Gene replacement therapy is the most active and available therapy for DMD. This strategy involves the delivery of a functional dystrophin copy to the patient using viral delivery vectors. However, these vectors have limited carrying capacity, and the large size of dystrophin depicts a compatibility challenge, leading to the need for micro-dystrophin-based gene therapy with a truncated but functional version of dystrophin. While there are ongoing clinical trials implementing these strategies, these therapies are optimized for skeletal muscle without enough evaluation of the clinical impact on cardiac function. This may lead to a form of DMD with severe cardiomyopathy and slowly failing skeletal muscle function as a long-term consequence. Additionally, adverse effects in these clinical trials are present due to neoantigens found in patients with dystrophin isoforms lacking gene regions present in the clinical trial isoforms.

 

Researchers at the University of Florida have designed micro-dystrophin and utrophin chimeric constructs for treating Duchenne Muscular Dystrophy (DMD) and avoiding micro-dystrophin-associated neoantigen presentation. The utrophin N-terminus replaces the dystrophin N-terminus, reducing the immune response in patients and rescuing the heart and diaphragm muscle without an immune response.

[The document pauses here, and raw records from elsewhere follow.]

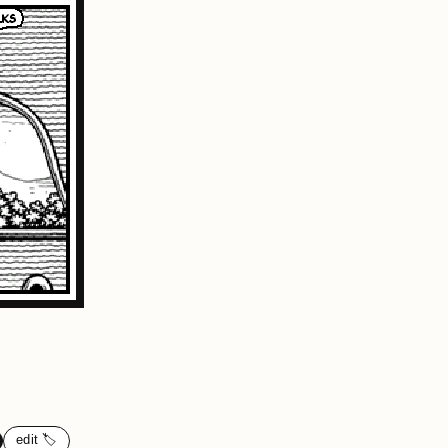
edit 🏷️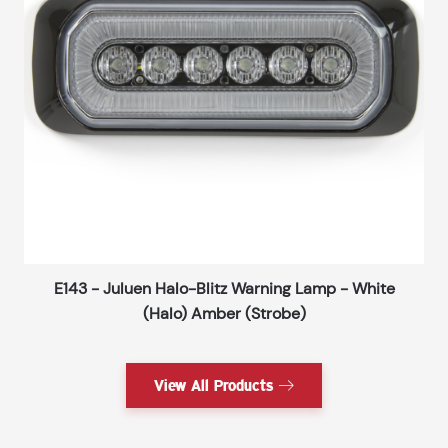
E143 - Juluen Halo-Blitz Warning Lamp - White
(Halo) Amber (Strobe)
View All Products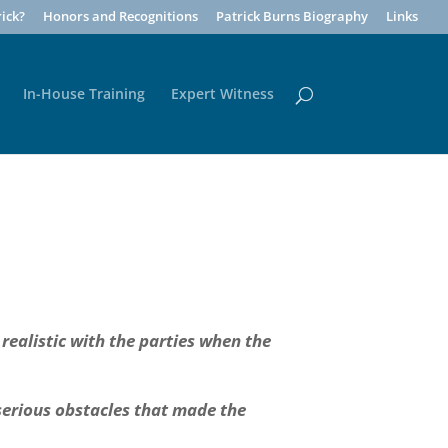
ick?
Honors and Recognitions
Patrick Burns Biography
Links
In-House Training
Expert Witness
 realistic with the parties when the
 serious obstacles that made the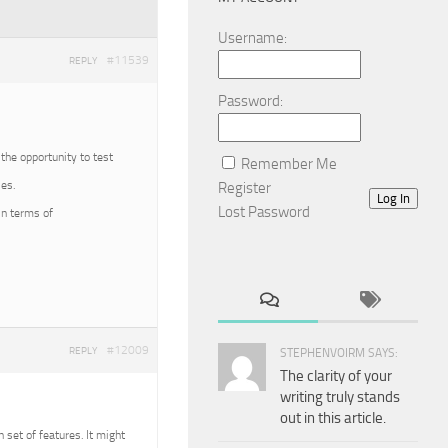
Username:
#11539
REPLY
Password:
 the opportunity to test
Remember Me
es.
Register
Log In
Lost Password
in terms of
#12009
REPLY
STEPHENVOIRM SAYS:
The clarity of your
writing truly stands
out in this article.
n set of features. It might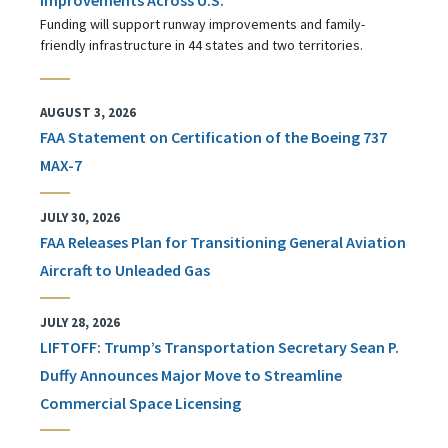
Funding will support runway improvements and family-
friendly infrastructure in 44 states and two territories.
AUGUST 3, 2026
FAA Statement on Certification of the Boeing 737
MAX-7
JULY 30, 2026
FAA Releases Plan for Transitioning General Aviation
Aircraft to Unleaded Gas
JULY 28, 2026
LIFTOFF: Trump’s Transportation Secretary Sean P.
Duffy Announces Major Move to Streamline
Commercial Space Licensing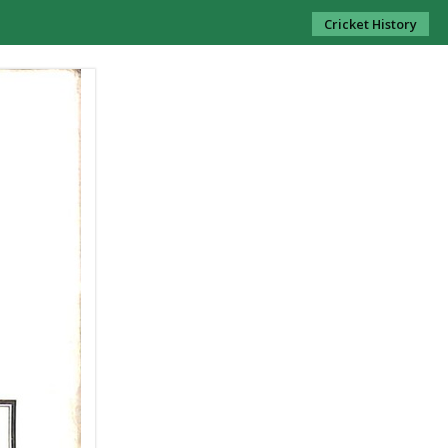
Cricket History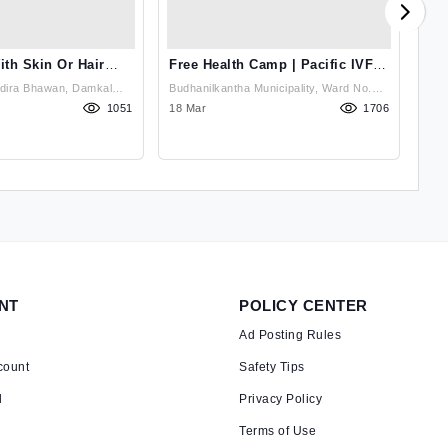
ith Skin Or Hair
Free Health Camp | Pacific IVF
Bes
 25% OFF
Center
Ne
ndira Bhawan, Damkal
Budhanilkantha Municipality, Ward No.
Sec
dodhunga (Dhobighat),,
1051
18 Mar
10, Milan Chowk, Kapan , Kathmandu
1706
Cha
23 
Lalitpur, Nepal , Lalitpur
NT
POLICY CENTER
Ad Posting Rules
count
Safety Tips
d
Privacy Policy
Terms of Use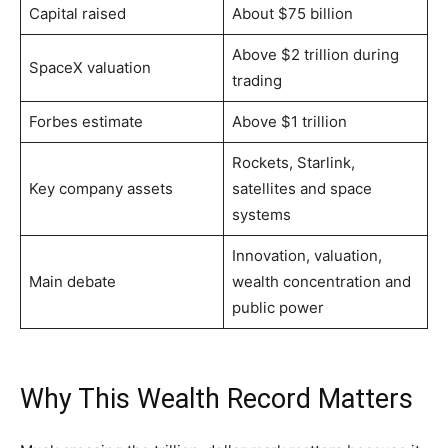
Capital raised
About $75 billion
Above $2 trillion during
SpaceX valuation
trading
Forbes estimate
Above $1 trillion
Rockets, Starlink,
Key company assets
satellites and space
systems
Innovation, valuation,
Main debate
wealth concentration and
public power
Why This Wealth Record Matters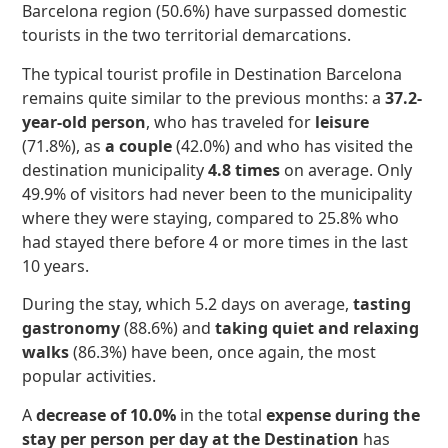
Barcelona region (50.6%) have surpassed domestic
tourists in the two territorial demarcations.
The typical tourist profile in Destination Barcelona
remains quite similar to the previous months: a
37.2-
year-old person
, who has traveled for
leisure
(71.8%), as
a couple
(42.0%) and who has visited the
destination municipality
4.8 times
on average. Only
49.9% of visitors had never been to the municipality
where they were staying, compared to 25.8% who
had stayed there before 4 or more times in the last
10 years.
During the stay, which 5.2 days on average,
tasting
gastronomy
(88.6%) and
taking quiet and relaxing
walks
(86.3%) have been, once again, the most
popular activities.
A
decrease of 10.0%
in the total
expense during the
stay per person per day at the Destination
has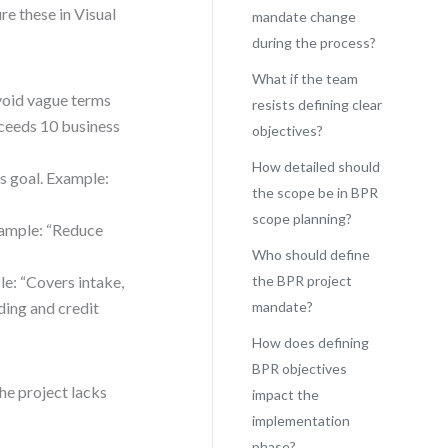
re these in Visual
mandate change
during the process?
What if the team
Avoid vague terms
resists defining clear
xceeds 10 business
objectives?
How detailed should
s goal. Example:
the scope be in BPR
scope planning?
xample: “Reduce
Who should define
le: “Covers intake,
the BPR project
ding and credit
mandate?
How does defining
BPR objectives
he project lacks
impact the
implementation
phase?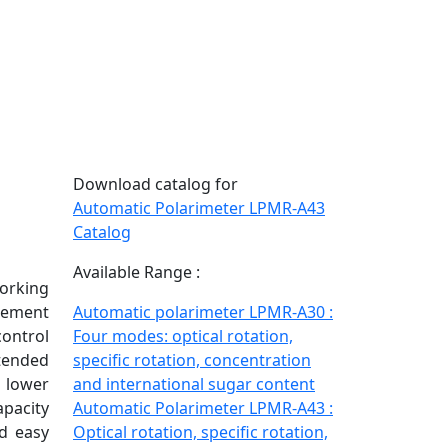
Download catalog for
Automatic Polarimeter LPMR-A43
Catalog
Available Range :
orking
rement
Automatic polarimeter LPMR-A30 :
control
Four modes: optical rotation,
xtended
specific rotation, concentration
d lower
and international sugar content
apacity
Automatic Polarimeter LPMR-A43 :
d easy
Optical rotation, specific rotation,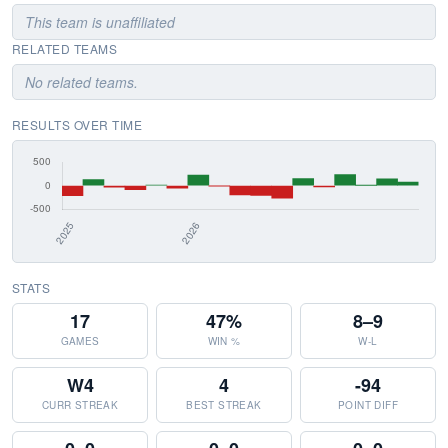
This team is unaffiliated
RELATED TEAMS
No related teams.
RESULTS OVER TIME
STATS
17
47%
8–9
GAMES
WIN %
W-L
W4
4
-94
CURR STREAK
BEST STREAK
POINT DIFF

The constructs include promoters specific for skeletal or cardiac muscles for enhanced effectivity.

 

Application

Tissue-specific delivery and expression of micro-dystrophin and utrophin chimeric constructs for the treatment of Duchenne Muscular Dystrophy

 

Advantages

  • Chimeric constructs use tissue-specific promoters, enabling optimized treatment in the skeletal and cardiac muscle tissues
  • Chimeric gene constructs replace dystrophin gene regions that can trigger neoantigen presentation with the utrophin equivalent, reducing the potential of undesired immune responses
  • Involves catheter-based delivery of gene therapy vectors to the skeletal muscle and cardiac muscle, increasing efficiency and enabling better distribution of the vectors

 

Technology

These micro-dystrophin and utrophin chimeric nucleic acid constructs provide effective Duchenne Muscular Dystrophy (DMD) treatment. The micro-dystrophin and utrophin sequence combinations enable the replacement of immunogenic micro-dystrophin gene regions with the utrophin equivalent, reducing the risk for neoantigen presentation. Additionally, the constructs have promoters specific to either the skeletal or cardiac muscles and recombinant adeno-associated viral vectors (rAAVs) deliver them to either tissue for targeted or optimized expression of the chimeric proteins in each tissue. More specifically, delivery to a subject consists of a first rAAV comprising a chimeric construct linked to a cardiac muscle-specific promoter to the cardiac muscle and a second rAAV comprising a chimeric construct linked to a skeletal muscle-specific promoter to the skeletal muscle. Delivery of the rAAV particles involves introducing a catheter into the femoral artery and advancing to the heart for delivery of the first rAAV into the coronary arteries (cardiac muscle), and then retracting the catheter to the aortic arch for delivery of the second rAAV to the subclavian and carotid arteries (skeletal muscle). This strategy enables the treatment of each specific tissue independently and efficiently.